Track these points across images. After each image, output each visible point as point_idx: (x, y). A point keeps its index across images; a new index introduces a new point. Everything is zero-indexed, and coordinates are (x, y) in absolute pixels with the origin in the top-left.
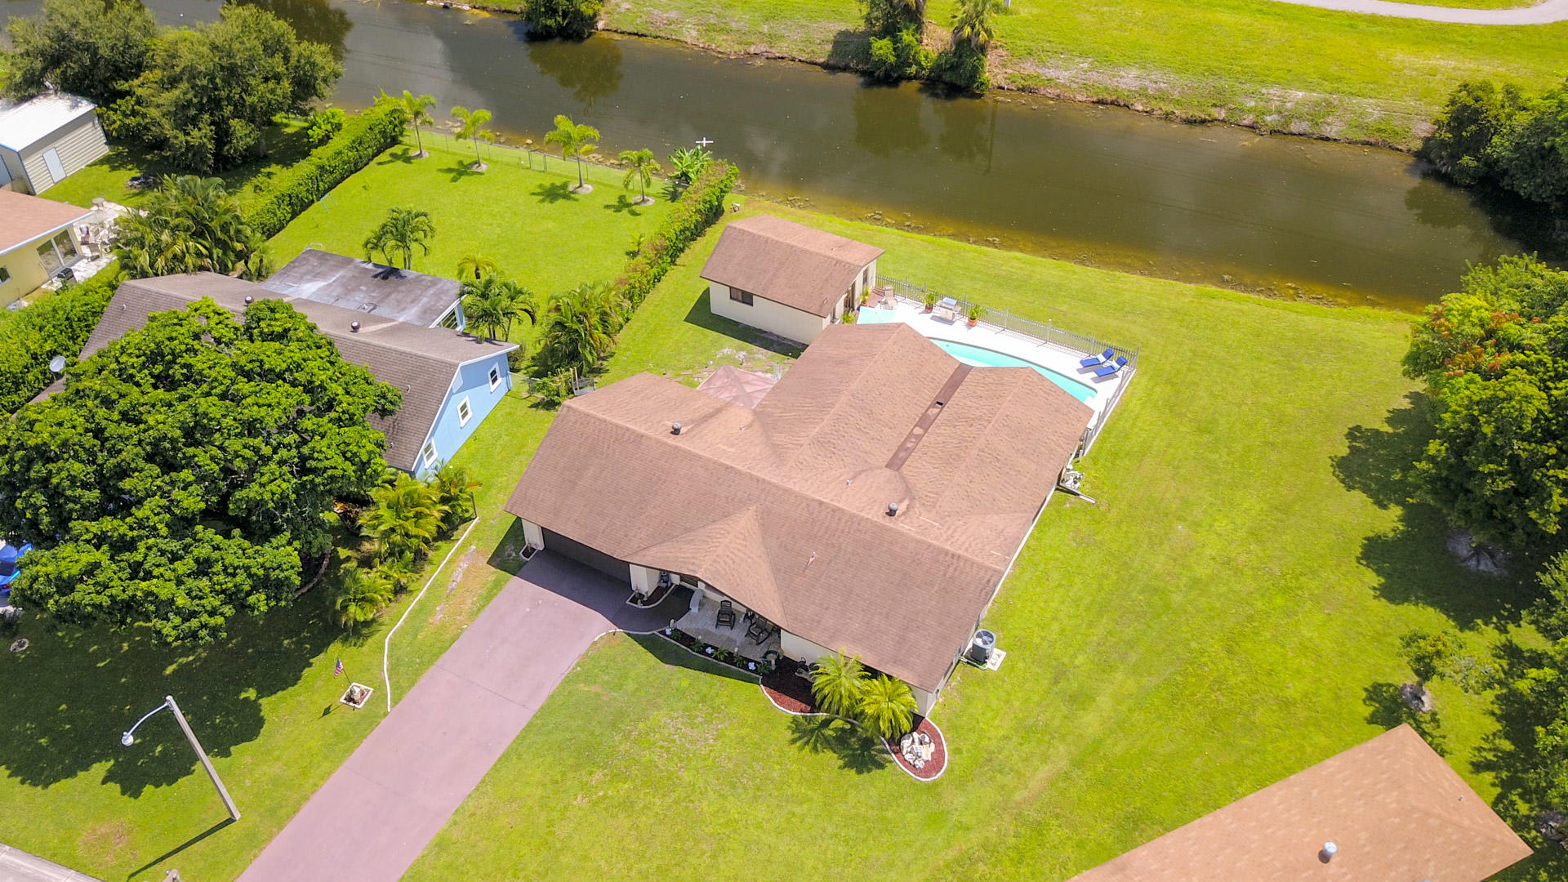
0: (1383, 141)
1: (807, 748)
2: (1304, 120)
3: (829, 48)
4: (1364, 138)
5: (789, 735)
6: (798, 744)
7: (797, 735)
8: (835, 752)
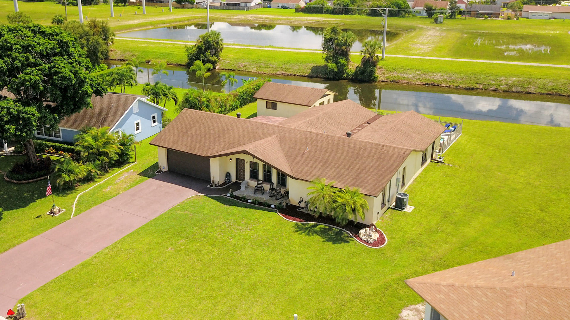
0: (556, 93)
1: (303, 234)
2: (518, 87)
3: (310, 71)
4: (546, 92)
5: (294, 229)
6: (298, 232)
7: (298, 229)
8: (320, 236)
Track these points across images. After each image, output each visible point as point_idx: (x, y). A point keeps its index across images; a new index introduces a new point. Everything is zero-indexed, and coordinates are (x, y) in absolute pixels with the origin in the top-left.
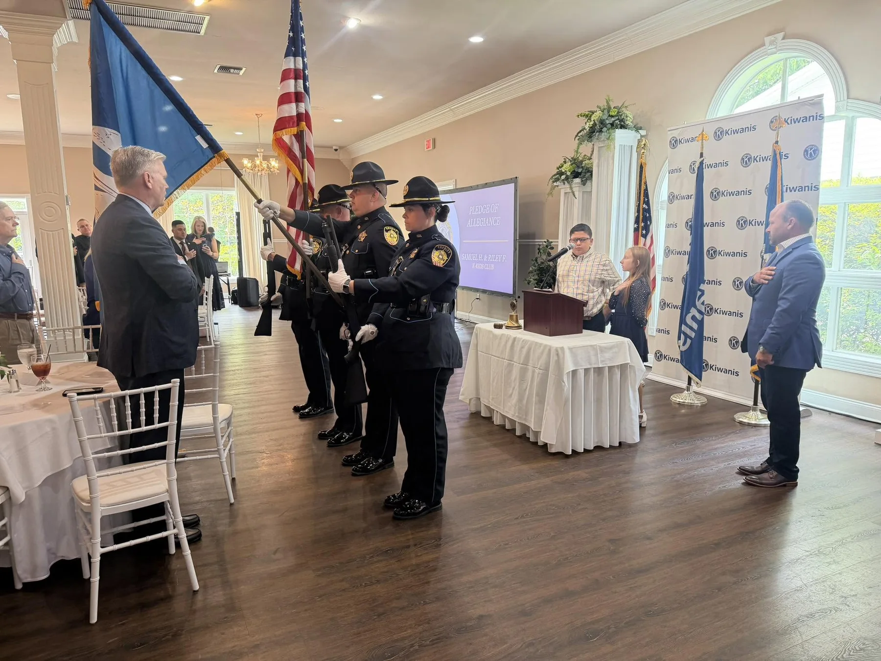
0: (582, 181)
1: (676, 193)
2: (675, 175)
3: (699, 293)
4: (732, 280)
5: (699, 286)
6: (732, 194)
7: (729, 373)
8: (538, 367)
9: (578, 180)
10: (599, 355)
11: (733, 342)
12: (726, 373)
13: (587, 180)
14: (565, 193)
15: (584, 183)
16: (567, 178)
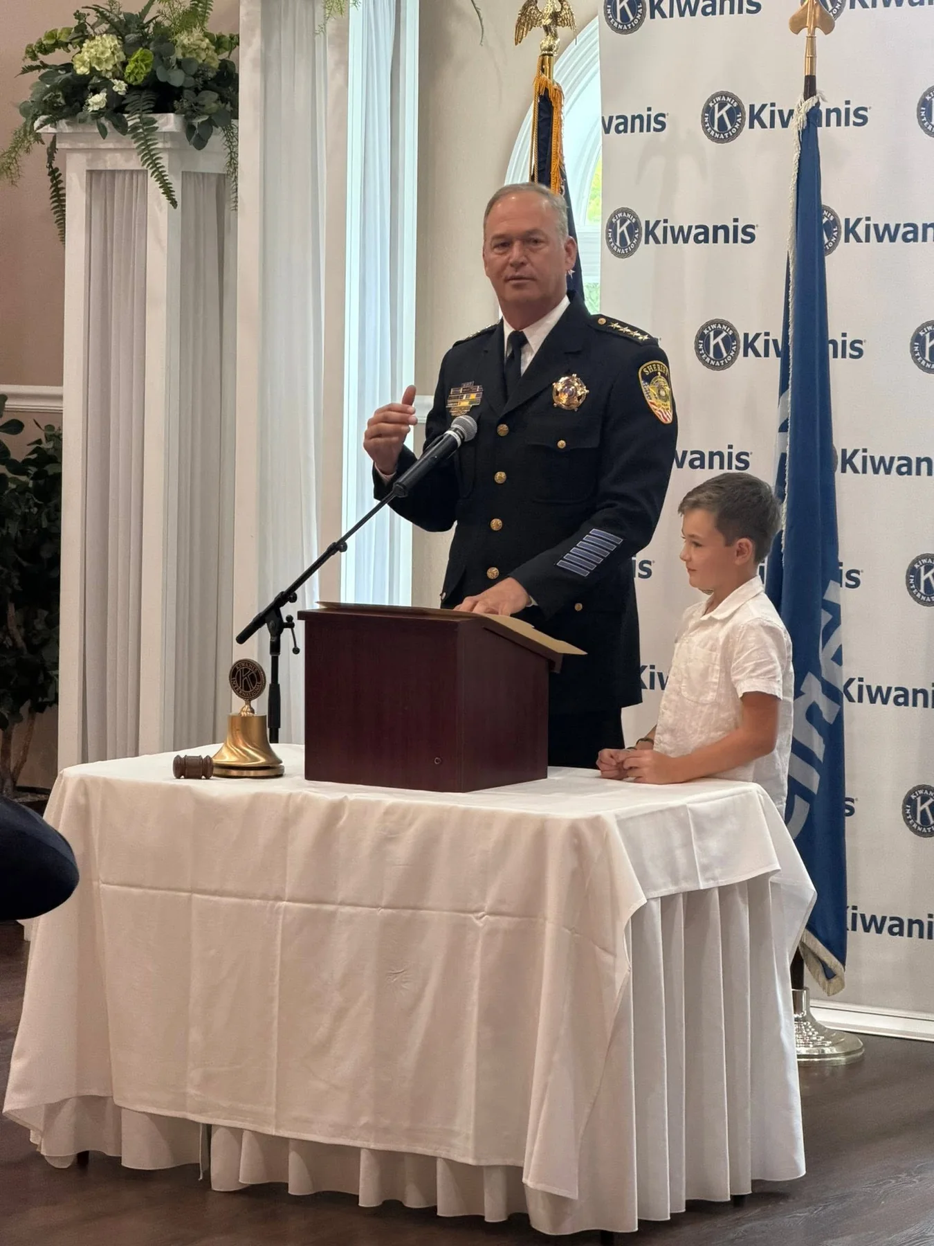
0: (190, 129)
1: (645, 215)
2: (636, 140)
3: (826, 617)
4: (906, 567)
5: (823, 593)
6: (887, 233)
7: (910, 935)
8: (488, 904)
9: (169, 122)
10: (695, 847)
11: (920, 808)
12: (901, 933)
13: (210, 124)
14: (90, 172)
15: (197, 137)
16: (116, 108)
━━━━━━━━━━━━━━━━
What to do:
Copy out all of the entries above, swapping "zero-indexed" for "0-indexed" and changing nothing else. Leave out the pictures.

Exercise output:
Track these points across images. After each image, output each visible point as point_idx: (x, y). A point keeps its index across images; a new index introduces a new point. Everything is 0-indexed, and coordinates are (x, y) in absolute pixels with the origin in the top-left.
0: (1383, 141)
1: (807, 748)
2: (1304, 120)
3: (829, 48)
4: (1364, 138)
5: (789, 735)
6: (798, 744)
7: (797, 735)
8: (835, 752)
0: (556, 93)
1: (303, 234)
2: (518, 87)
3: (310, 71)
4: (546, 92)
5: (294, 229)
6: (298, 232)
7: (298, 229)
8: (320, 236)
Track these points across images. After each image, output each visible point as point_idx: (x, y). A point keeps its index across images; a new index introduces a new point. Everything is 0-indexed, and coordinates are (x, y) in absolute pixels with the origin in the top-left.
0: (582, 181)
1: (676, 193)
2: (675, 175)
3: (699, 293)
4: (732, 280)
5: (699, 286)
6: (732, 194)
7: (729, 373)
8: (538, 367)
9: (578, 180)
10: (599, 355)
11: (733, 342)
12: (726, 373)
13: (587, 180)
14: (565, 193)
15: (584, 183)
16: (567, 178)
0: (190, 129)
1: (645, 215)
2: (636, 140)
3: (826, 617)
4: (906, 567)
5: (823, 593)
6: (887, 233)
7: (910, 935)
8: (488, 904)
9: (169, 122)
10: (695, 847)
11: (920, 808)
12: (901, 933)
13: (210, 124)
14: (90, 172)
15: (197, 137)
16: (116, 108)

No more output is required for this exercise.